- TO BE DONE: Copy word for word every line of the records, from the line with "collection date: 1924-07-08" through the last line of the records.

- EXERCISE INPUTS:
## BEGIN
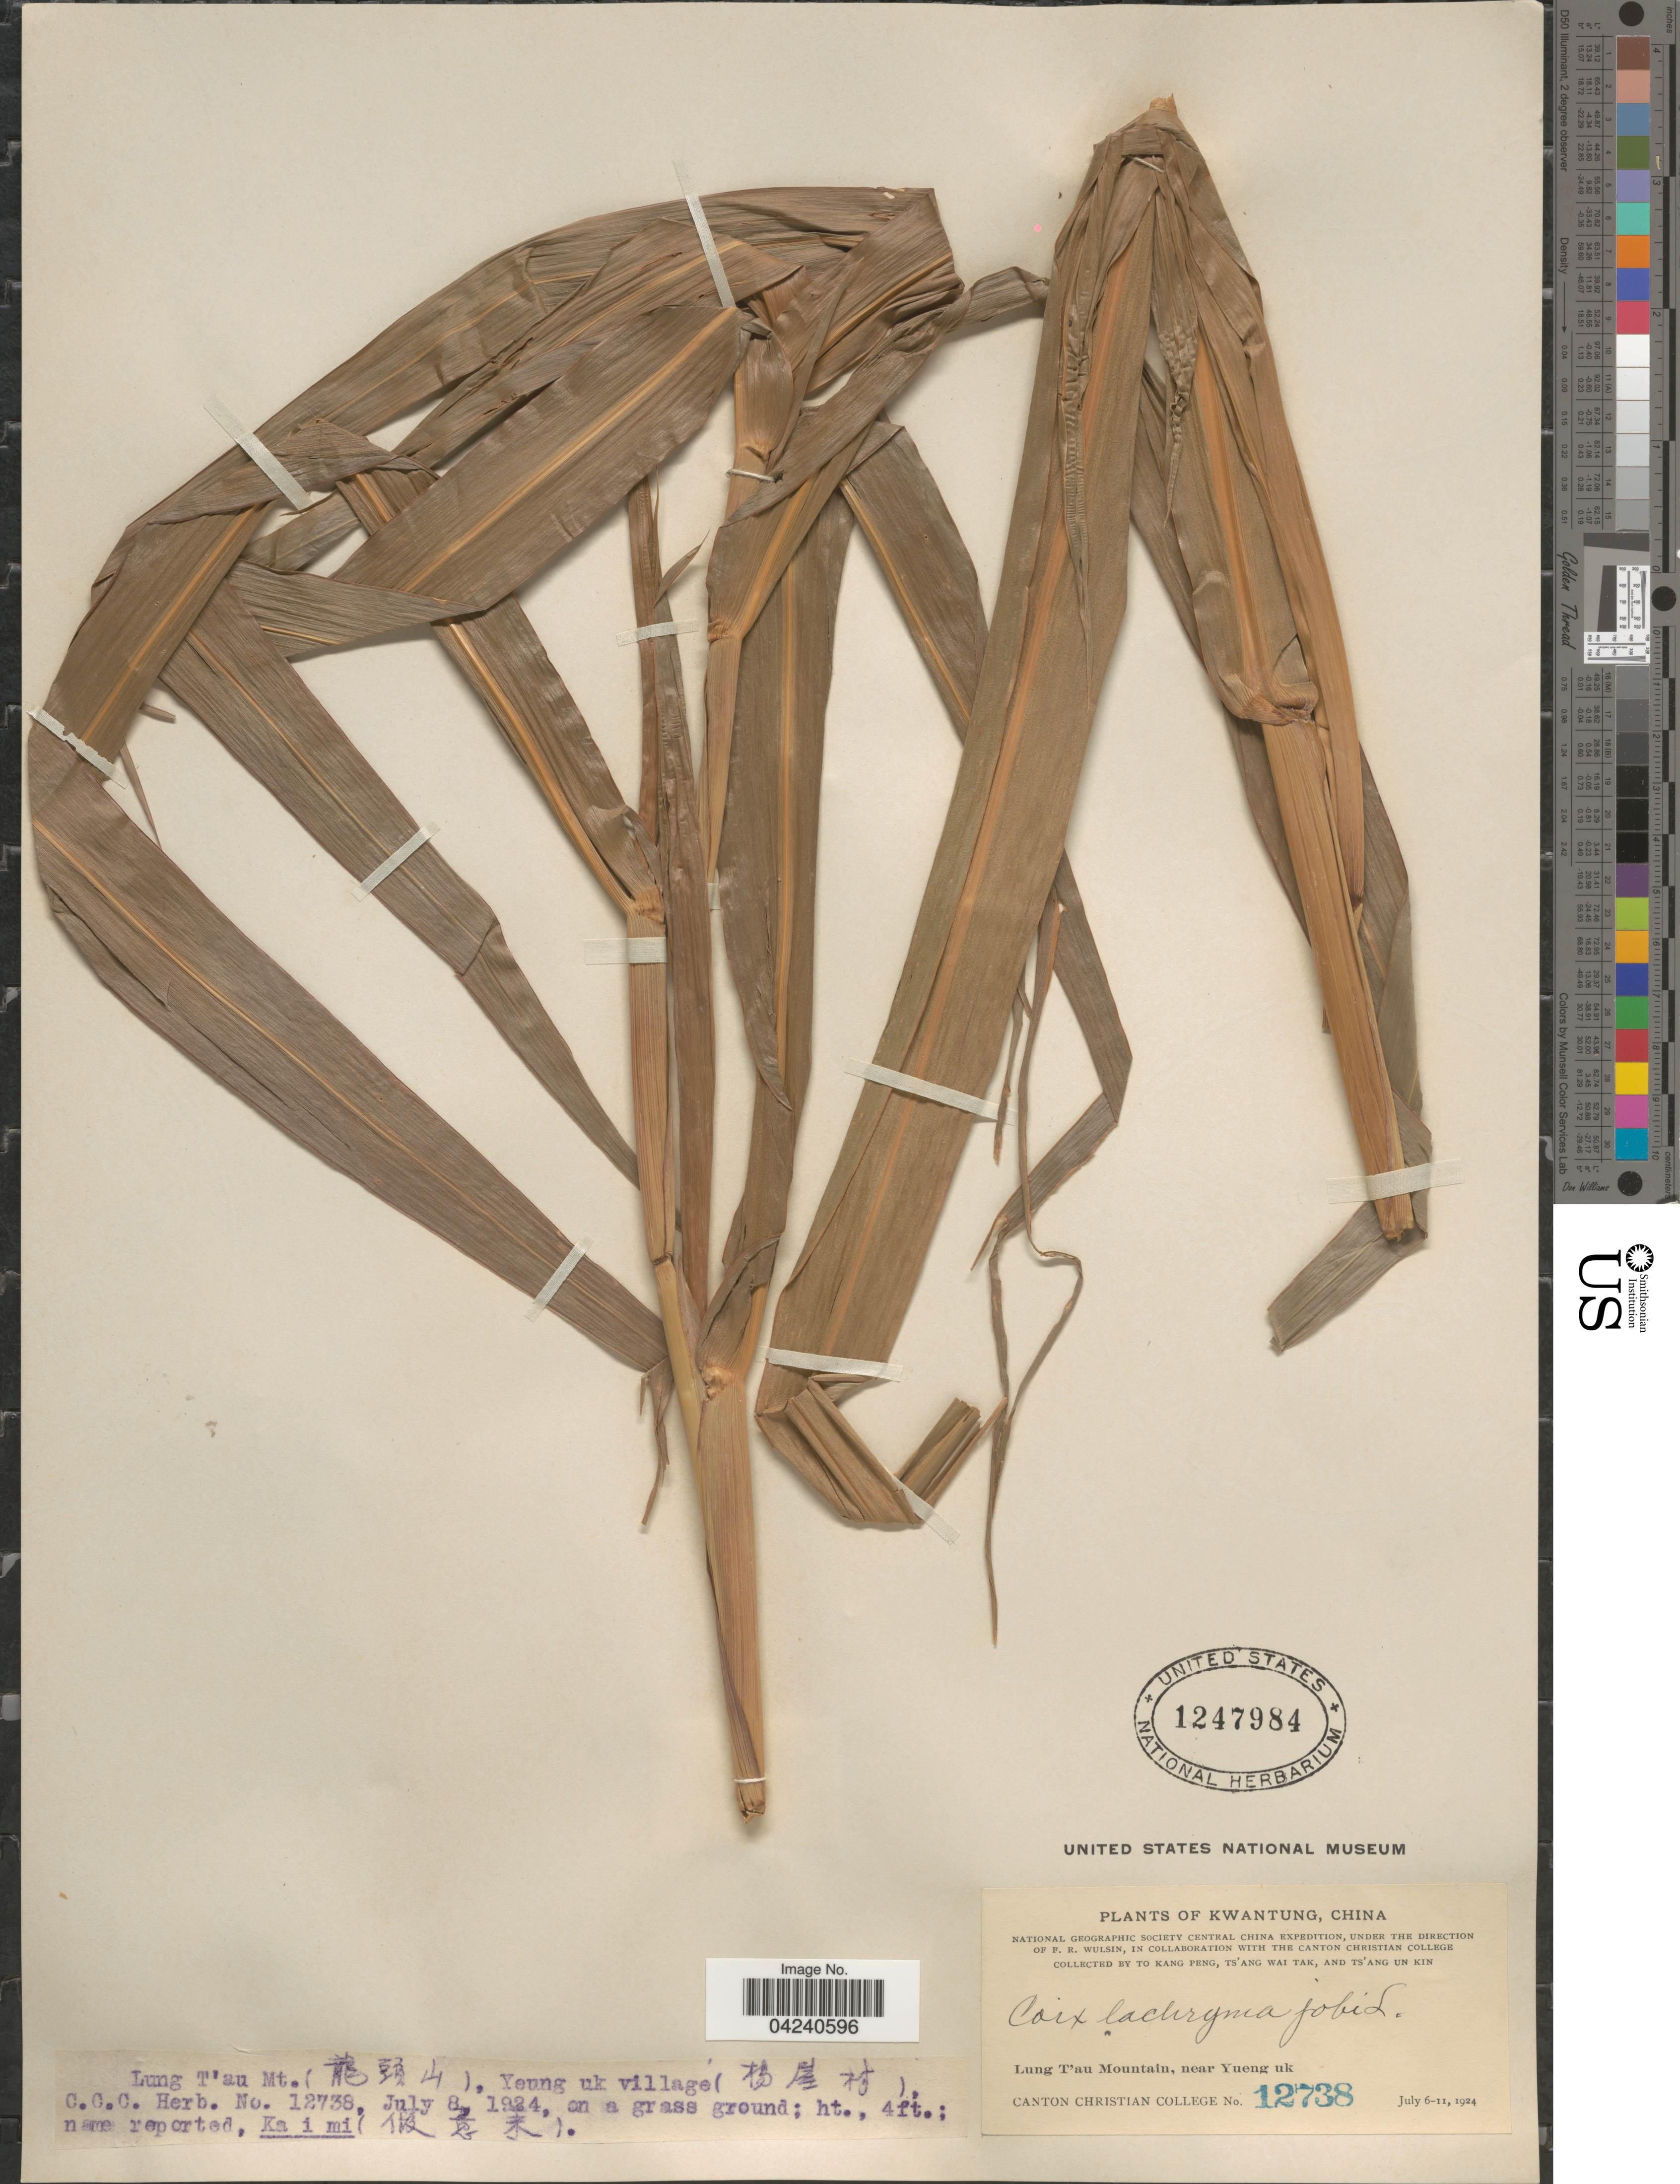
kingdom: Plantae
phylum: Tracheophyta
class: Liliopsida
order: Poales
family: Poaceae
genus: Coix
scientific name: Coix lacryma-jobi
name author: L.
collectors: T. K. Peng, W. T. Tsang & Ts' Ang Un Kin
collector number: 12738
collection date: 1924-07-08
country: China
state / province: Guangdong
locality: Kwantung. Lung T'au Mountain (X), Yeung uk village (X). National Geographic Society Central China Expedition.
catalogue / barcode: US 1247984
## END
- ANSWER TO THE PROBLEM:
collection date: 1924-07-08
country: China
state / province: Guangdong
locality: Kwantung. Lung T'au Mountain (X), Yeung uk village (X). National Geographic Society Central China Expedition.
catalogue / barcode: US 1247984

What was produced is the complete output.